The Psychology of Killer Drones – action against our foes; reaction affecting us

From the archives.
It describes America today more than it did when written in September 2011.

Summary: GI WIlson explains that we now have enough experience with drone warfare to study its effects. Just as in physics, our actions affect ourselves as well as our targets. Social science research shows that drones are a gateway to moral disengagement dehumanization, and deindividuation. The great distances drones operate over, manipulated by faceless-nameless-lawyeristic-voyeurs, creates an emotional, mental, and physical divide between “us” ( i.e. our government) and the enemies we kill. Drones allow us to dissociate our actions from our values, a useful high-cost and high-tech justification. At the end are links to gain more information about this new form of warfare.

For every action, there is an equal and opposite reaction.
— Newtons Third Law of Motion, Mathematical Principles of Natural Philosophy (1687)

Flying Terminator
From The Terminator (not written as history)

Contents

  1. Moral Disengagement
  2. Dehumanization
  3. Deindividuation
  4. Articles about UAV’s
  5. Other posts about UAVs
  6. References

(1) Moral Disengagement

Bandura studied the behaviour of individuals engaging in destructive activities towards others, describing it as “moral disengagement”. “People do not generally act out destructively unless they have a mechanism to morally justify their actions to themselves and others” Moral disengagement encompasses ways one mitigates, justifies, neutralizes, or eliminates inhibitions or moral constraints connected to committing acts of violence or a crime. Bandura holds that people use moral disengagement techniques such as “cognitive reconstruction and dehumanization to view certain despicable acts or conduct as justifiable or rational” (Bandura, 2004).

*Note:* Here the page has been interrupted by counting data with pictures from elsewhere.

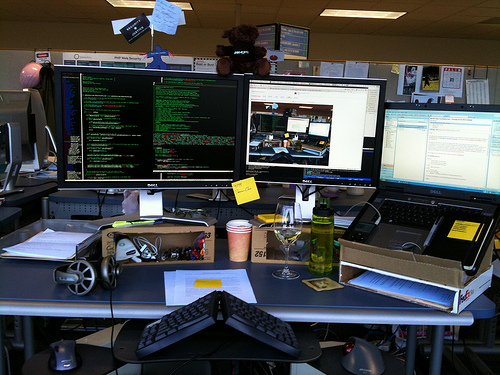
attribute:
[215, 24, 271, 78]
teddy bear — dark brown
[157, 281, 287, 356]
keyboard — black, split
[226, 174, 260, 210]
note — yellow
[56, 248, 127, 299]
headphones — over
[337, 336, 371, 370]
trackball — grey, red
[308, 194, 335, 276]
water bottle — green, plastic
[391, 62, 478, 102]
board — office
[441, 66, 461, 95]
paper — posted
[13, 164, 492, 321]
desk — office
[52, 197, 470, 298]
items — various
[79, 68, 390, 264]
computer — black, gray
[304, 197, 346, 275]
bottle — reusable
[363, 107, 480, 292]
laptop — open, perched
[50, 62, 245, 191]
computer screen — black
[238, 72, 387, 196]
computer screen — black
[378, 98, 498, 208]
computer screen — black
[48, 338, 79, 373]
mouse — black, grey, computer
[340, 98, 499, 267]
laptop — open, computer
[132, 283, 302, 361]
keyboard — black, folding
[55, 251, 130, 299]
head phones — large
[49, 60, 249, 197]
screen — wide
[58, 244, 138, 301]
headphones — large, silver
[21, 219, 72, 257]
paper bin — filled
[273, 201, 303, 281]
glass — wine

McAlister, Bandura, & Owen (2006) describe four behavioural prongs of moral disengagement associated with violence particularly as it pertains to the military. The four prongs are moral justification, minimization of detrimental effects, disavowal of responsibility and dehumanization (McAlister, Bandura, & Owen, 2006):

At the behaviour locus, people transform lethal means into benevolent and moral ones through moral justification, advantageous comparison, and sanitizing language. At the agency locus, they are relieved of a sense of personal accountability by displacement and diffusion of responsibility. At the outcome locus, the injurious effects of lethal means are disregarded, minimized, or disputed. At the other end, foes are dehumanized and blamed for bringing the suffering on themselves (p. 142).